Before we get to that commission, however, I have a long awaited (well at least for me) update on the wedding tux I made for A.C. last December.  As a refresher, A.C. is non-binary, and wanted an outfit for their wedding that was a) fitting to their tastes and style b) included some traditional wedding motifs and c) could be worn to other occasions.  I made them a white satin vest suit with lavender lapels.  Well, A.C. just sent me photos of the ceremony featuring their suit and I must say they look absolutely fantastic.  Behold the glory of wearing whatever the frak you want to your wedding:

I’m am thrilled with how the tux turned out and it made my day to get to see the pictures of the happy day.

Now, let’s turn to the next commission, another wedding outfit, for one of my dearest friends.

I’ve known Moira going on eight years.  I met her at the second convention I ever vended at.  She helped spread the word when I ran a fire sale on custom corsets to raise money to keep my house.  We’ve vended together at various events, we bounce ideas off of each other, and we are supportive of each others’ goals as artists, crafters and women.  So when Moira told me that she was getting married to her long-time partner (another wonderful person I am lucky to call my friend), and asked me if I was interested in making her wedding dress I said yes before she had even told me what she wanted.

This weekend Moira came over and we hashed out some of the details.  Before I get into a break down of what I’ll be making for her, I want to make a slight detour and mention that this is the first time I’ve had a client over since we adopted our cats*.  I learned quickly that cats will: lay down on open patterns you are trying to discuss, attack dangling tape measures when you are taking measurements, and monopolize the attention of your client if they give any indication of liking cats.

On to the dress: Moira brought in several patterns she had picked up for us to discuss.  We narrowed it down to the one she and her groom liked best: McCall’s 7086.   McCall Pattern 7086

As with A.C., Moira wants a dress that she could wear after the ceremony to other functions.  I love the idea of practical wedding wear.  (My dress from my first marriage is sitting in a box in my parents’ home.) I took measurements, set up two future appointments for a tissue fitting and a second fitting afterwards.

Then we discussed fabric.  This was honestly the best part of the whole meeting because when Moira asked if I had any advice on patterns.  “Maybe not stripes or plaids because they would be a nightmare to match with this pattern.”  Anything else?
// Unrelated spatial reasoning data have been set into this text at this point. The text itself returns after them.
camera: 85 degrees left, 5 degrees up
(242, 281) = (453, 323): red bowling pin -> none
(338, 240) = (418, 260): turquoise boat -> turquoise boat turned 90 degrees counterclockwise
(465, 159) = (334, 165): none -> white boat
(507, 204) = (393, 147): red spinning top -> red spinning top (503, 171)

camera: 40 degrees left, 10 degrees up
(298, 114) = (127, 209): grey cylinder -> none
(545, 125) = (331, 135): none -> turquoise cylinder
Fair game.  As long as she found a print she loved, I’d work with it.  My reasoning is that one should wear what makes one feel fabulous.  If that’s big prints?  Awesome!  And if anyone makes any noises about how the print resembles furniture, then you sit your fabulous self on that person and smother them because you don’t need that kind of negativity in your life.
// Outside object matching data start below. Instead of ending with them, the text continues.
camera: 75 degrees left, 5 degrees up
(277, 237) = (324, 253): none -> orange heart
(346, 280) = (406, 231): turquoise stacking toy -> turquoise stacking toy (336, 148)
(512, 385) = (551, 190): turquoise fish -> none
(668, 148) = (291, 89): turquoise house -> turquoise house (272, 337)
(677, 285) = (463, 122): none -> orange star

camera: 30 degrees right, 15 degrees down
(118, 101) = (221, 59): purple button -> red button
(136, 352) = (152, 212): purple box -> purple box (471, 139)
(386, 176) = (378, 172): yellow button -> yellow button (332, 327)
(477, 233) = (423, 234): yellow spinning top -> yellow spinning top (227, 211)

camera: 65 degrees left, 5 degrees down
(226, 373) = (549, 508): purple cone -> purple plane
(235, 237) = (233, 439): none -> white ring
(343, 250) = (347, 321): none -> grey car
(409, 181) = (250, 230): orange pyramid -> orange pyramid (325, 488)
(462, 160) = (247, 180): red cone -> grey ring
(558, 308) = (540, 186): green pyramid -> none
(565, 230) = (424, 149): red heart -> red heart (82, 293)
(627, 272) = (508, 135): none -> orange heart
At this point you might be wondering, “Are you going to add pockets to this dress?”  And that’s how I know you are new to this blog.  Of course I will be adding pockets to this dress.  I personally view any pattern that omits pockets to be a design flaw that should have seen the pattern sent back for redrafting.  But fashion rarely makes sense, which is why I and other sewists are here to make up for the mistakes of others.

I’ll update as work on this dress progresses.  I also have a few other commissions that are in various stages of completion which I’ll post on in the coming months.  In the meantime, I’ve got some pockets to insert.


*I realize I didn’t mention this before, but in January I had to put down Trixie. While I am not ready for another dog, the house was feeling empty without a furry presence, and so at the end of April we adopted two cats: Barley and Jake.  We got them from the Humane Haven in Bolingbrook and the house has felt in balance once again.